Security measures imposed on Washington-area airports after 9-11 have been very tough on the so-called “Maryland Three” airports: College Park Airport, Potomac Airfield and Washington Executive/Hyde Field.
New rules released Thursday by the Transportation Security Administration will relax restrictions on pilots flying in to those fields.
“It’s going to help the airport remain viable, and that’s what we need,” said Stan Fetter, manager of Hyde Field.
But he said it is “obvious” that more needs to be done and that there are still too many restrictions, restrictions that Fetter calls “window dressing, in my opinion, 80 percent window dressing.”
Because of their proximity to Washington, the Maryland Three remained closed for months after 9-11, reopening in February 2002 under stringent Federal Aviation Administration restrictions on flights. Those restrictions largely limited traffic to planes based at those airports and, in rare instances, to “transients,” or planes based elsewhere.
The new rules, which officially take effect Sunday, transfer authority for the airports from the FAA to the TSA and relax the restrictions on transients.
The owner of Potomac Airfield said the rule change does little more than codify the previous policy, which did allow some transients in to the Maryland Three. David Wartofsky said transient pilots were being screened and cleared for landing at the Maryland airports before, as they will now.
Still, he said, word of the new rules could help correct a widely held misperception that transient pilots were barred from the three airports, and he welcomed the change for that reason.
“It’s a recognition of common sense.

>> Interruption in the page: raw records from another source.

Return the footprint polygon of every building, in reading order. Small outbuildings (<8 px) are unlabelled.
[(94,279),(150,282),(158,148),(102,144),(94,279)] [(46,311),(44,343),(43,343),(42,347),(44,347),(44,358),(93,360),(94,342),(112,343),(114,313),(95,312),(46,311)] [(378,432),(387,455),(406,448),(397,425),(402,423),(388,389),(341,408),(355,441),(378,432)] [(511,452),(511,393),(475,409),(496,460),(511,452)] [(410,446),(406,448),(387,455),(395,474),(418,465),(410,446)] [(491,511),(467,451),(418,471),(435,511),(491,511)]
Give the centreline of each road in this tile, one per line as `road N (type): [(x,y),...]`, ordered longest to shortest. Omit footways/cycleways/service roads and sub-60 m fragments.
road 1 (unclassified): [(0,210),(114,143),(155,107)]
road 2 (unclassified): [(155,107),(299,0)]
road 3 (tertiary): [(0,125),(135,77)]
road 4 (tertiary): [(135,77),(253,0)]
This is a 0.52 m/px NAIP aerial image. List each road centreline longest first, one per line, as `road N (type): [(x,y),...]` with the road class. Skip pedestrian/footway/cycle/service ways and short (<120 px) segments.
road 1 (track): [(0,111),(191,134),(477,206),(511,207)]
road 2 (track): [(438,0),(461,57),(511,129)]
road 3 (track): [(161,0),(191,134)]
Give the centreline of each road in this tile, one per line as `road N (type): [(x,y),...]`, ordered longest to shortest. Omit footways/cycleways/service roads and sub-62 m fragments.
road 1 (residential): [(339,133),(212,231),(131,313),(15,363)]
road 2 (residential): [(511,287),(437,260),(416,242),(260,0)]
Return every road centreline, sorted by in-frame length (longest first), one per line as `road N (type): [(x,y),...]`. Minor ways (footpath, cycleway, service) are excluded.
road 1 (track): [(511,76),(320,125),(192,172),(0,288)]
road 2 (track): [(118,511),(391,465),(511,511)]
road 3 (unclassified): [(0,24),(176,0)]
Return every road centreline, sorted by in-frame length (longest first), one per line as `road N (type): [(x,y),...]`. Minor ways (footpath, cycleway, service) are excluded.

My compliments to the organizations for finally getting it straight,” Wartofsky said.
TSA spokeswoman Andrea McCauley confirmed that prior to the change some transient pilots were being cleared, but it was on a case-by-case basis. Now, the TSA has extended that access to all transient pilots who abide by security regulations.
Wartofsky agreed with Fetter that more needs to be done to help the Maryland airports, but declined to elaborate, saying he was still discussing matters with the TSA.
McCauley said no further rule changes are in the works for the three airports.
“We are very well aware of GA (general aviation) airports, and what their needs are,” McCauley said. But the TSA also needs to examine and mitigate the risks to the general public, she added.
“It’s striking a balance,” McCauley said.
Fetter, however, said there is nothing to discuss. Of the remaining restrictions, he said, “I don’t think you’re going to find anybody at these three airports who thinks this makes sense.”
The current transportation security system is utilizing the air-traffic control system to do things it was “never intended to do,” Fetter said. “It doesn’t accomplish what they want to accomplish.”
He said the security procedures governing small airports have “failed enough times that we know that it doesn’t work, and they need to try something else,” but he declined to elaborate on those failures.
“It’s child’s play” to come up with a more secure system that does not harm the business of small airports, Fetter said, and “if we weren’t playing with a political football,” those measures would already be in place.